REQUIREMENTS
Collect every line in the entries below that contains the string "adrenal". Matching is case-sensitive.

Dataset entries:
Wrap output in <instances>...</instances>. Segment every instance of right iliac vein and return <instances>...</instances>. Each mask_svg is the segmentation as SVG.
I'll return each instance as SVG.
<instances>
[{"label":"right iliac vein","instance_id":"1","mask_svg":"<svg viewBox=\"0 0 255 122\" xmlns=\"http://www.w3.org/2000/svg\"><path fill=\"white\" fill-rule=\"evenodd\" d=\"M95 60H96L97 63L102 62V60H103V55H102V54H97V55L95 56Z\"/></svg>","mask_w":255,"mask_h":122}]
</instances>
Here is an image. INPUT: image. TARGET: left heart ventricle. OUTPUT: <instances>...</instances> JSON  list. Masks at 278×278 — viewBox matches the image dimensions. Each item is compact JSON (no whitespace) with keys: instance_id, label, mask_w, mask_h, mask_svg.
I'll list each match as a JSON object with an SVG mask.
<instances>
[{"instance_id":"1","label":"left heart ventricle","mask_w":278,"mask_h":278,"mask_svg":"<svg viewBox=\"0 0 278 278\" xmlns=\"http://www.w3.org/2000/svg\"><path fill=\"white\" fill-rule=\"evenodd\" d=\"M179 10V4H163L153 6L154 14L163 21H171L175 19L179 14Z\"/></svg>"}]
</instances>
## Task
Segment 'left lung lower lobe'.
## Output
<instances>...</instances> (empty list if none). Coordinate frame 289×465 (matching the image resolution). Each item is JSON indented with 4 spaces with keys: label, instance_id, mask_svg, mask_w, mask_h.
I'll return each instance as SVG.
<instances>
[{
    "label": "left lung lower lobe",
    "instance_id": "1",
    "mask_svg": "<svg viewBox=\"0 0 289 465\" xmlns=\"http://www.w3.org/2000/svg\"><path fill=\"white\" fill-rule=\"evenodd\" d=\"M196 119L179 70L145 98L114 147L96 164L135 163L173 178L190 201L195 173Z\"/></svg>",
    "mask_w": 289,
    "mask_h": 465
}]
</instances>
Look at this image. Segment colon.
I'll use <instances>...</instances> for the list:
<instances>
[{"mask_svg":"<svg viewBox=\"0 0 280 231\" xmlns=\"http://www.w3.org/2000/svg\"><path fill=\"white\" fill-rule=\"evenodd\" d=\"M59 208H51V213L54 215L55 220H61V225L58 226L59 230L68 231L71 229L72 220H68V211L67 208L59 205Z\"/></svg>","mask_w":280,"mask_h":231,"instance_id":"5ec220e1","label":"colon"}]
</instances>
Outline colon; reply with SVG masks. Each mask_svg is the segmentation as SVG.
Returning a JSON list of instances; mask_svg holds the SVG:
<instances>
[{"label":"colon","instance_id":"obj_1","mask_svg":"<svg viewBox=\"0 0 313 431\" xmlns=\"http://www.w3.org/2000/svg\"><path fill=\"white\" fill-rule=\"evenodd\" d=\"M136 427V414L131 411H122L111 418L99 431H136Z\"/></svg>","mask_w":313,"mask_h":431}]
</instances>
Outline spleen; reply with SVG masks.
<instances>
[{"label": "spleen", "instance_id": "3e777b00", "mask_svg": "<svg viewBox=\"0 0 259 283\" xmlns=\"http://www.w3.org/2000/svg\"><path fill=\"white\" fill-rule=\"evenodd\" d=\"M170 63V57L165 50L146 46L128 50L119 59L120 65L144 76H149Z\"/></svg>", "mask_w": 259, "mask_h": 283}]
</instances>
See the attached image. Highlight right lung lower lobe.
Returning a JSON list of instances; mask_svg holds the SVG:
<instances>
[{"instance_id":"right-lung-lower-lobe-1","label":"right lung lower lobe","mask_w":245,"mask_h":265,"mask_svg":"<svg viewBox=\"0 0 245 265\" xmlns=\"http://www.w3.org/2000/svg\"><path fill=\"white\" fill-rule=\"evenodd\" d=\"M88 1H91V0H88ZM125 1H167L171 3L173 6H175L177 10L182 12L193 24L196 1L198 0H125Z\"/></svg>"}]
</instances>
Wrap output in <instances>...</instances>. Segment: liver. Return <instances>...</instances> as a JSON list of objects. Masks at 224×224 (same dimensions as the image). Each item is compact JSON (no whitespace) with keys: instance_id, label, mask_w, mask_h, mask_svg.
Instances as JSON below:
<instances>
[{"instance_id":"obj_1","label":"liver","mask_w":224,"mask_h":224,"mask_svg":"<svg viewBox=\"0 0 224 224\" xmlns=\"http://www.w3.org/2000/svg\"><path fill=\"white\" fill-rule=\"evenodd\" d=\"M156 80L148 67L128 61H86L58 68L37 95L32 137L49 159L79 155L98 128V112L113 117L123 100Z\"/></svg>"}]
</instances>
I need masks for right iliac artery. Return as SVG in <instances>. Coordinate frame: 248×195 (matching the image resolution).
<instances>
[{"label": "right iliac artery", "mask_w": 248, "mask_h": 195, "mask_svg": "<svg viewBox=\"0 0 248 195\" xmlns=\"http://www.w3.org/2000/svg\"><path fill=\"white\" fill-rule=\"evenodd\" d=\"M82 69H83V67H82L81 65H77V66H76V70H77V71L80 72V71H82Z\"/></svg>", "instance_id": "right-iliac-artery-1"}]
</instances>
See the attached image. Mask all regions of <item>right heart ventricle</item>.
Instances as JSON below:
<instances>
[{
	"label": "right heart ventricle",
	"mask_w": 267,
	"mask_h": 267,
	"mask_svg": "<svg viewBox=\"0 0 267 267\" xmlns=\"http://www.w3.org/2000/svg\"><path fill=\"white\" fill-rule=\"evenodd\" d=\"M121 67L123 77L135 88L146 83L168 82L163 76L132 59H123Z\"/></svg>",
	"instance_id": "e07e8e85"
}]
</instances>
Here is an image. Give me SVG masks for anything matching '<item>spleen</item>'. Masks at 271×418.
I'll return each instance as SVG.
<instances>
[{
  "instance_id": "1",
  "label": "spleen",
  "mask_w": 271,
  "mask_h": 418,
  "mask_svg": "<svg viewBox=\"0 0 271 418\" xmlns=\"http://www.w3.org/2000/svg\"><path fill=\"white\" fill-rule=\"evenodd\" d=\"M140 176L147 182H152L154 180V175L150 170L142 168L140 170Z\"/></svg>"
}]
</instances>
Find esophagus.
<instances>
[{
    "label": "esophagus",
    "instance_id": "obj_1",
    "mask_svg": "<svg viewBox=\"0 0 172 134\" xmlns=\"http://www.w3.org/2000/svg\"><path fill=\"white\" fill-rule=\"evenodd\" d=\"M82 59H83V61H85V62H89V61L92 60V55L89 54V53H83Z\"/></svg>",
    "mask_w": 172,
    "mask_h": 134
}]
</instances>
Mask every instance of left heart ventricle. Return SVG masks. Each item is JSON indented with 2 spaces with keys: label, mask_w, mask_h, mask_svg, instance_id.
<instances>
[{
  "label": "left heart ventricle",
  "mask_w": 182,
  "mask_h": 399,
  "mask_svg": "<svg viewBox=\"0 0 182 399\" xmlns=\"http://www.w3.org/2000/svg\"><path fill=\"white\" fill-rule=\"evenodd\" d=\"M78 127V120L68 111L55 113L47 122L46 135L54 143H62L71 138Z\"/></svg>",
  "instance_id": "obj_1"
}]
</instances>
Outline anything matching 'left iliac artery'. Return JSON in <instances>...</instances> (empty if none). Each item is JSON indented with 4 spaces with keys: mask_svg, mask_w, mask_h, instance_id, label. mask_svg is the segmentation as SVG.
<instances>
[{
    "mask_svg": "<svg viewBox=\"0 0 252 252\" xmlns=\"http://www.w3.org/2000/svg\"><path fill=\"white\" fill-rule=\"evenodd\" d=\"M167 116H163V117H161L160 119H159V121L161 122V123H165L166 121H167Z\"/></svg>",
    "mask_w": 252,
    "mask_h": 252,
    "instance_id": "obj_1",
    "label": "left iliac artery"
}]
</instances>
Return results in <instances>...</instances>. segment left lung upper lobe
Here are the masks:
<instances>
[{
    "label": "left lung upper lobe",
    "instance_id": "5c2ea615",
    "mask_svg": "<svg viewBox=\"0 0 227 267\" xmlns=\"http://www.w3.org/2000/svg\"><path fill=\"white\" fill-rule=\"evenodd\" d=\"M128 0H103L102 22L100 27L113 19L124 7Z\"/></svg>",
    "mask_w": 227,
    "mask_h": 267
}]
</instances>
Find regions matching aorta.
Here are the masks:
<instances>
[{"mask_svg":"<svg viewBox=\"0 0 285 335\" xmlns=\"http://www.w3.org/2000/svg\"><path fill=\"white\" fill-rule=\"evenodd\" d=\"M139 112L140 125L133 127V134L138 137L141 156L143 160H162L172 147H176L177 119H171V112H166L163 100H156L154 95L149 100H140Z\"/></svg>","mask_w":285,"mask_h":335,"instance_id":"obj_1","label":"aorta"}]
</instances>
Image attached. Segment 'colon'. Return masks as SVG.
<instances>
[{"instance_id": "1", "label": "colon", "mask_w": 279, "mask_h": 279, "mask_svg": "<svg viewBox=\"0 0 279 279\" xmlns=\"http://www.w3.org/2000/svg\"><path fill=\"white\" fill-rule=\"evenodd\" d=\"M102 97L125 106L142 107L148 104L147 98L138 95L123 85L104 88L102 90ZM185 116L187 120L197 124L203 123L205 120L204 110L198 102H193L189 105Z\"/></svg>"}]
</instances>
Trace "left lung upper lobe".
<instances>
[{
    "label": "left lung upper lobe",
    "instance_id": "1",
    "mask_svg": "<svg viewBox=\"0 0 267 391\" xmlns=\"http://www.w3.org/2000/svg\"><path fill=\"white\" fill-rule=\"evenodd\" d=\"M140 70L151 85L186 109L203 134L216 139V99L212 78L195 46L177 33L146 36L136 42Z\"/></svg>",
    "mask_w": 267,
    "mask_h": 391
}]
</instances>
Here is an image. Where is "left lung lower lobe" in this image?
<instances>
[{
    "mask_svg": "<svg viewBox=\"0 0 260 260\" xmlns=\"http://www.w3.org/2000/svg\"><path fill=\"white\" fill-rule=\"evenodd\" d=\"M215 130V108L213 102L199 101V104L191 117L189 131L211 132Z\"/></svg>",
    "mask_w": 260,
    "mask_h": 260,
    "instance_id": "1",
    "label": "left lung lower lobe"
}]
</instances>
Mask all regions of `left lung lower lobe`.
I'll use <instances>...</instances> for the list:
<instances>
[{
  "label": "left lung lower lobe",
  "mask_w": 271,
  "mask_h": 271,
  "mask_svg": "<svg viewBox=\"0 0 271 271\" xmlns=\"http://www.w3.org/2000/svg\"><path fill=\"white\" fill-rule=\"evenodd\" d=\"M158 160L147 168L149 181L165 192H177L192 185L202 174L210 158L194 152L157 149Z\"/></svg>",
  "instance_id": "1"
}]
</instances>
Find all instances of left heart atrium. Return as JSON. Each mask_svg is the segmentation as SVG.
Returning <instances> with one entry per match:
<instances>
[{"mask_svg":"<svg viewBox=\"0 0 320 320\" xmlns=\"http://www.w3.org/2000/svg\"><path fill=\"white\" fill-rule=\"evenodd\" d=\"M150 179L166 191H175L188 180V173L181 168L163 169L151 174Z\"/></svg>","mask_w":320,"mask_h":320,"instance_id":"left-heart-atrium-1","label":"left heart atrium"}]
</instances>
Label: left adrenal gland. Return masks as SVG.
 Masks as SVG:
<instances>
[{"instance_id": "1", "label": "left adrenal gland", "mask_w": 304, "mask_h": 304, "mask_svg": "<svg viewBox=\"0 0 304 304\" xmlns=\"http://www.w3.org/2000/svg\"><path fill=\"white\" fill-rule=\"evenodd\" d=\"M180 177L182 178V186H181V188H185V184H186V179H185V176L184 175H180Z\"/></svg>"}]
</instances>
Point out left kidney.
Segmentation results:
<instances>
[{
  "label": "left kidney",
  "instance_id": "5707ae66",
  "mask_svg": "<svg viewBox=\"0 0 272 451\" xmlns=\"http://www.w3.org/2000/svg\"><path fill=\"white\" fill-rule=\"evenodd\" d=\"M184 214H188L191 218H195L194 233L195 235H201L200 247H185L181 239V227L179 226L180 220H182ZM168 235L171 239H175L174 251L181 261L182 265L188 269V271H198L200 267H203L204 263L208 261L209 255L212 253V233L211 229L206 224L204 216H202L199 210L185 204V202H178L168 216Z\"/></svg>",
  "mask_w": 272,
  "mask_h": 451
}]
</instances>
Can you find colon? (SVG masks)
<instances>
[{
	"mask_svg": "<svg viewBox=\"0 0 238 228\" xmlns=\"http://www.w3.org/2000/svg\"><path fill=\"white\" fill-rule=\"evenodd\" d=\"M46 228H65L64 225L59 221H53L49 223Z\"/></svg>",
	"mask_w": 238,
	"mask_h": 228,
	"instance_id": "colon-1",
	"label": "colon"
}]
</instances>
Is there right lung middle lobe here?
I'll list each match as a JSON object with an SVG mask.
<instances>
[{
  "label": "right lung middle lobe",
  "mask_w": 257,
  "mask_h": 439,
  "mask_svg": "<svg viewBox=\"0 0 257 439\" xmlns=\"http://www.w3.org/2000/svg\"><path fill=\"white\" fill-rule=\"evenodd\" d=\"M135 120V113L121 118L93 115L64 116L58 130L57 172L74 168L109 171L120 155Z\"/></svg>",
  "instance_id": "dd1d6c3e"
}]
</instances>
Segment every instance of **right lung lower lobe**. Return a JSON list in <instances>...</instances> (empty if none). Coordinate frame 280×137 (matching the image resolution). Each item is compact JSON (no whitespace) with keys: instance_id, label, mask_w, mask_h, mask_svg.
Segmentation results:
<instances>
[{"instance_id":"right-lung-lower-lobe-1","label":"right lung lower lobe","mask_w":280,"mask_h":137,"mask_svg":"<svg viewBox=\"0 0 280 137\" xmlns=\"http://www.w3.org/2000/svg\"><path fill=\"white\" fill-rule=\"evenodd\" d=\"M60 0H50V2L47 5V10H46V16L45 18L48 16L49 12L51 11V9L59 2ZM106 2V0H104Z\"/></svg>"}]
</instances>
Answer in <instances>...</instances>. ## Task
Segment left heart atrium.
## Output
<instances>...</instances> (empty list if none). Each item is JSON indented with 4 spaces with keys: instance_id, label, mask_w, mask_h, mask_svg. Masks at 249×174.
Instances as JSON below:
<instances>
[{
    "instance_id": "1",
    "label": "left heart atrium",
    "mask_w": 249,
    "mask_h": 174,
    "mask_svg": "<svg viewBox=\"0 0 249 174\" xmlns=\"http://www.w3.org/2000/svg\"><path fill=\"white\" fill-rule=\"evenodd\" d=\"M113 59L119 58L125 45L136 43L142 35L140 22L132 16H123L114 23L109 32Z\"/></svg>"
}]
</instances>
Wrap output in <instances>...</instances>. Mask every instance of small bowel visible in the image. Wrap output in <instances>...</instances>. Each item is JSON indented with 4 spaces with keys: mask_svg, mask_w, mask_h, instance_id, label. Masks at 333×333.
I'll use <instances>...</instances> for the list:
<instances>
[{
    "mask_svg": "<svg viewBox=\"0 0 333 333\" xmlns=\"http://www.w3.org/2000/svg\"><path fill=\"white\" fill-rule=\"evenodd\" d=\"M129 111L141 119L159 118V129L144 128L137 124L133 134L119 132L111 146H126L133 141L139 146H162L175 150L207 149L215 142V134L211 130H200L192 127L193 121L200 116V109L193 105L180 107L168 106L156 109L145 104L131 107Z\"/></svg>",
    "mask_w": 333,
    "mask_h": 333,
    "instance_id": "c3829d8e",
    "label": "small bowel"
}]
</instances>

ANSWER TO THIS TASK
Label: left adrenal gland. Return masks as SVG.
[{"instance_id": "1", "label": "left adrenal gland", "mask_w": 304, "mask_h": 304, "mask_svg": "<svg viewBox=\"0 0 304 304\" xmlns=\"http://www.w3.org/2000/svg\"><path fill=\"white\" fill-rule=\"evenodd\" d=\"M180 177L182 178V186H181V188H185V184H186V179H185V176L184 175H180Z\"/></svg>"}]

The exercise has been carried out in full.